Work to be completed
Leaving out pictures, output exactly the lines below from the one that has "Image 1: First" through the one that has "The two sides", and nothing else.

Data extract
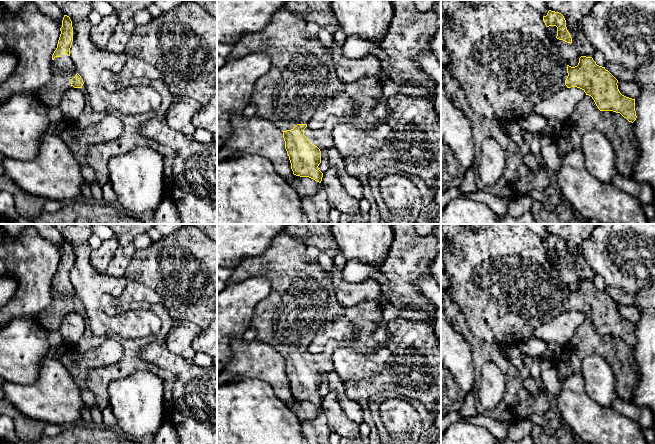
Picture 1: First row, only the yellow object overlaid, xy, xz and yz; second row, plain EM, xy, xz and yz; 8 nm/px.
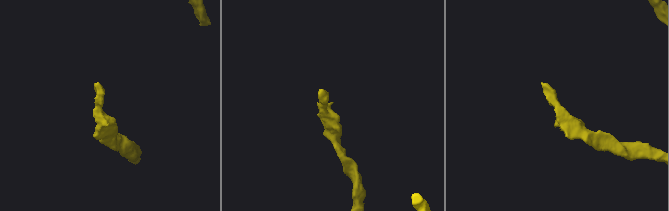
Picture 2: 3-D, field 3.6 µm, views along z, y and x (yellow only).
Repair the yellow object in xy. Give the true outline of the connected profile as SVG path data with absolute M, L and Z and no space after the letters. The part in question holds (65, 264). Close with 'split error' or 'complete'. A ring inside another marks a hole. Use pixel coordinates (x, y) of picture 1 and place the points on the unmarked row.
M64 239L57 272L52 279L52 303L35 320L48 333L59 331L63 318L72 312L82 312L84 306L76 296L70 281L73 266L73 251L69 240Z; split error

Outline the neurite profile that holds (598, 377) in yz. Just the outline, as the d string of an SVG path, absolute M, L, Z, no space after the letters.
M589 355L582 362L581 374L587 395L601 406L611 407L618 396L609 365L599 356Z

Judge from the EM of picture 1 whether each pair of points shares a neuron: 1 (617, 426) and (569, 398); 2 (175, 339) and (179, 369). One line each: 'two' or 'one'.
1: one
2: two

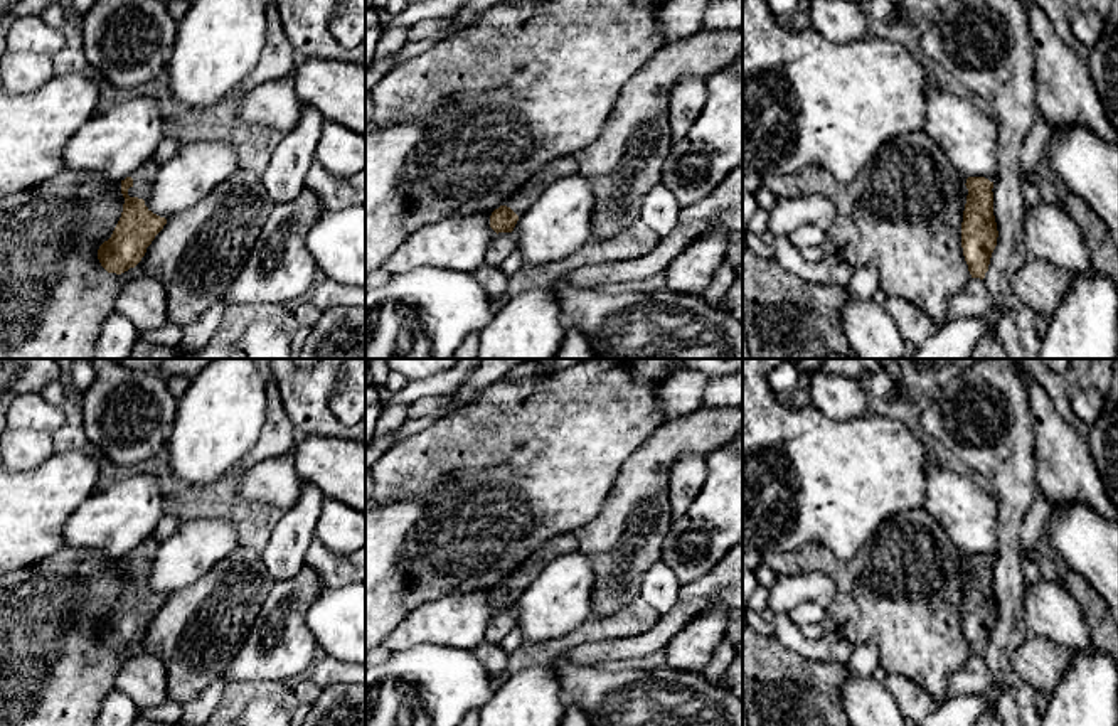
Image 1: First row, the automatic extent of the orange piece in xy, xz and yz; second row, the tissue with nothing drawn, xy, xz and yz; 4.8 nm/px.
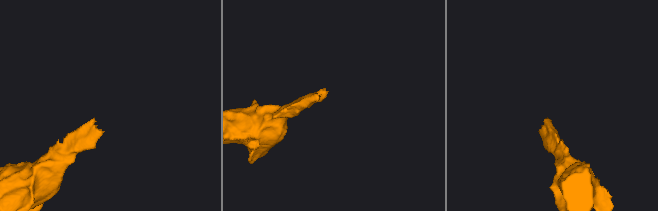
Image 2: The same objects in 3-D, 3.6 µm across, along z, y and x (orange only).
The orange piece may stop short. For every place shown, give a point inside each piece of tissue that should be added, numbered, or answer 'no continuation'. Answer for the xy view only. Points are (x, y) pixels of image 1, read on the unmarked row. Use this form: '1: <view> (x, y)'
1: xy (143, 555)

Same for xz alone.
1: xz (521, 578)

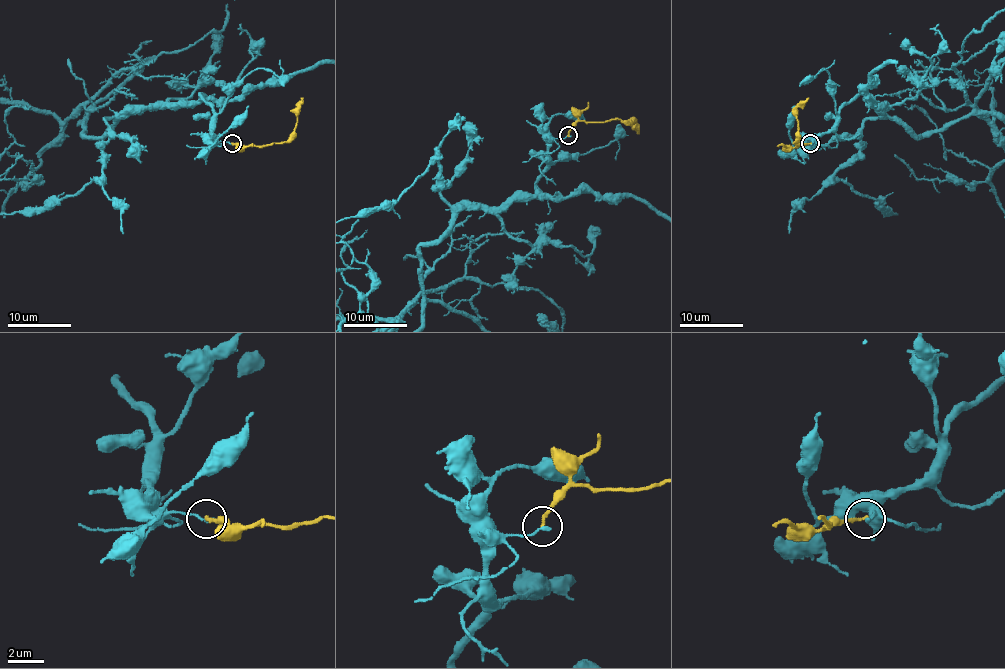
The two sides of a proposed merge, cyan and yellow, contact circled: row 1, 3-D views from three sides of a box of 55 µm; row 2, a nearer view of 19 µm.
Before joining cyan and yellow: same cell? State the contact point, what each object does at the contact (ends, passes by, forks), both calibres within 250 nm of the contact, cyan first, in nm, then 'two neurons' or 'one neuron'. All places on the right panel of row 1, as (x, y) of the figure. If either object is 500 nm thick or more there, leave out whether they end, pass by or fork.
(810, 143) | cyan ends | yellow ends | 170/180 nm | two neurons

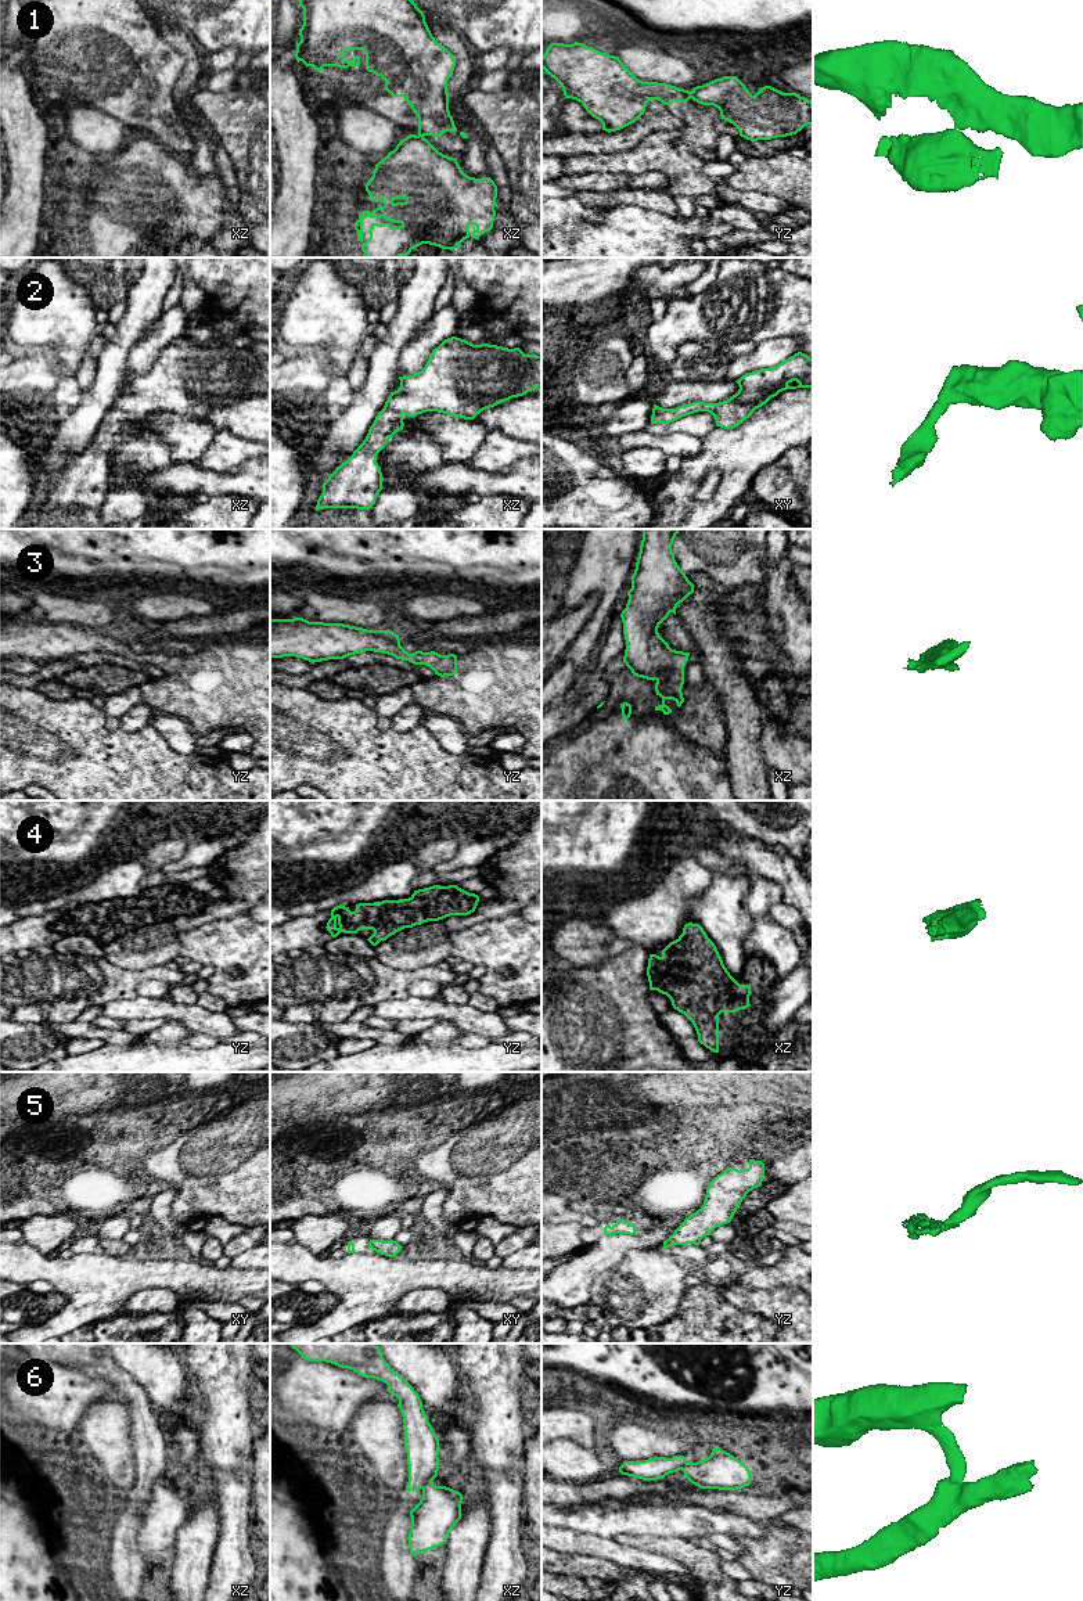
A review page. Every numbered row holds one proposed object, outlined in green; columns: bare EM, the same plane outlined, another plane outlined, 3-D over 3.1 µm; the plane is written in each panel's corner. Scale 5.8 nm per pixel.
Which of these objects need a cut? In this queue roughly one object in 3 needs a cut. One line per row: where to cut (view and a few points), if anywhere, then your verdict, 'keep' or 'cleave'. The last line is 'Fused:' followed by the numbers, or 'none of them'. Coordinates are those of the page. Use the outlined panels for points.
1: yz (690, 92), (691, 97) | cleave
2: no cut | keep
3: no cut | keep
4: no cut | keep
5: xy (370, 1241), (371, 1247) | cleave
6: xz (431, 1482), (423, 1489) | cleave
Fused: 1, 5, 6

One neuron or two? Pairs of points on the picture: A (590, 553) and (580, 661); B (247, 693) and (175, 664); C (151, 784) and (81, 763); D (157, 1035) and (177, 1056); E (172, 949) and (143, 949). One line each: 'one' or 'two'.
A: one
B: one
C: one
D: two
E: one

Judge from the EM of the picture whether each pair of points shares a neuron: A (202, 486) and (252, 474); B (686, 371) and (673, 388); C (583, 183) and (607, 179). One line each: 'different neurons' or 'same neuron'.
A: same neuron
B: different neurons
C: same neuron

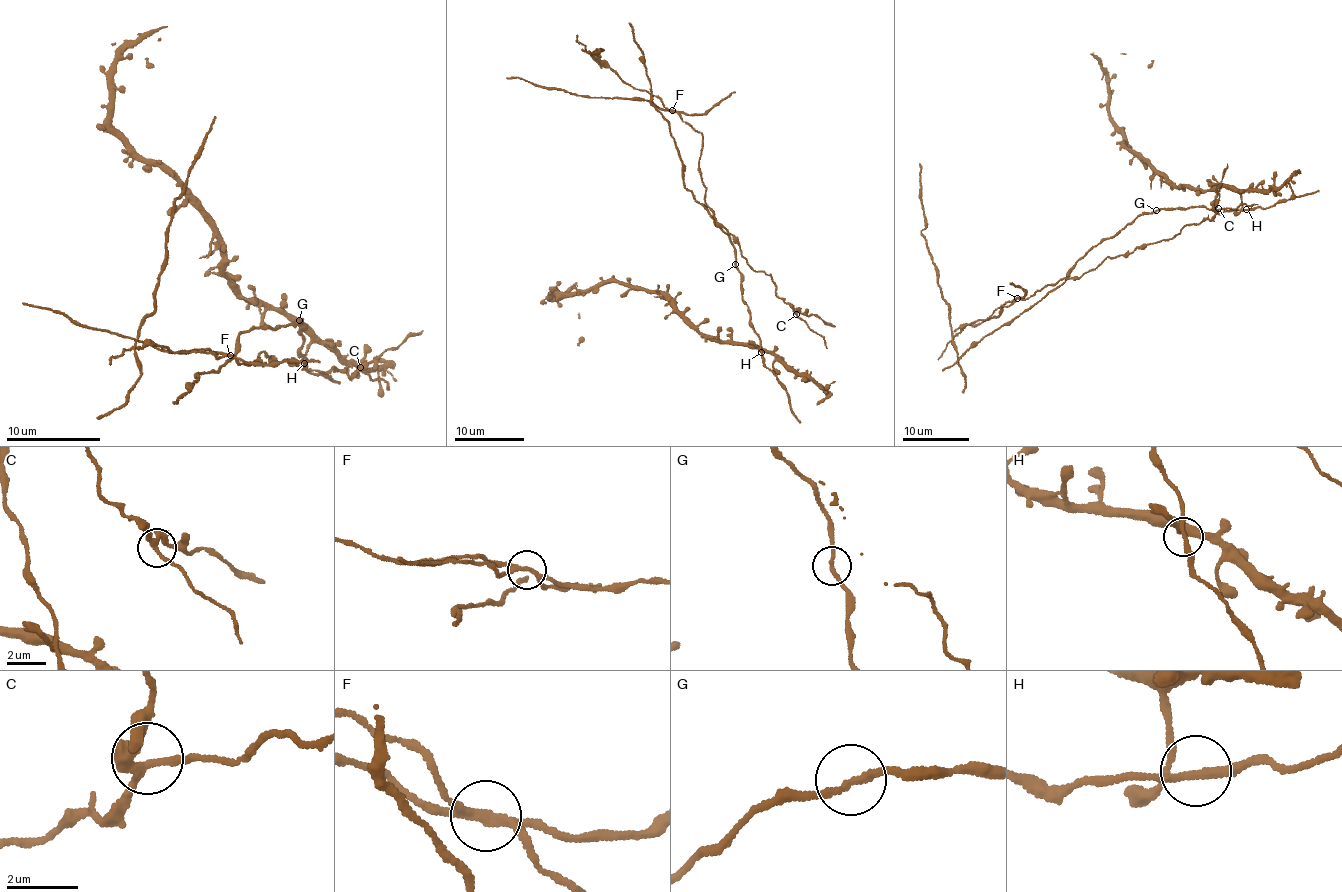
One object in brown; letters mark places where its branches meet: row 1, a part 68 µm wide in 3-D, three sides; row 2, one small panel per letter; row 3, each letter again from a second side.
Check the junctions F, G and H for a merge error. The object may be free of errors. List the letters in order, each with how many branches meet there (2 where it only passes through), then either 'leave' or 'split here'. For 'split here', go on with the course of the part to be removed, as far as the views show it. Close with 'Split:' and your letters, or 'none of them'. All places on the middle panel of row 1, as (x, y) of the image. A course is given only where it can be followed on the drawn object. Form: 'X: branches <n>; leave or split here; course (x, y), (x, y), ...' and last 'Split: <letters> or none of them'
F: branches 4; split here; course (672, 110), (702, 136), (704, 199), (753, 269), (770, 274), (775, 292), (795, 311), (834, 327)
G: branches 2; leave
H: branches 4; leave
Split: F

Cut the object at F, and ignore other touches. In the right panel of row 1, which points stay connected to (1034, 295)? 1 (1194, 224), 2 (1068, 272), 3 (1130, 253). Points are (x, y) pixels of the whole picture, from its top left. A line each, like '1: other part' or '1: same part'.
1: same part
2: other part
3: same part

Completed exercise
Image 1: First row, the automatic extent of the orange piece in xy, xz and yz; second row, the tissue with nothing drawn, xy, xz and yz; 4.8 nm/px.
Image 2: The same objects in 3-D, 3.6 µm across, along z, y and x (orange only).
The orange piece may stop short. For every place shown, give a point inside each piece of tissue that should be added, numbered, or answer 'no continuation'. Answer for the xy view only. Points are (x, y) pixels of image 1, read on the unmarked row. Use this form: '1: <view> (x, y)'
1: xy (143, 555)

Same for xz alone.
1: xz (521, 578)

The two sides of a proposed merge, cyan and yellow, contact circled: row 1, 3-D views from three sides of a box of 55 µm; row 2, a nearer view of 19 µm.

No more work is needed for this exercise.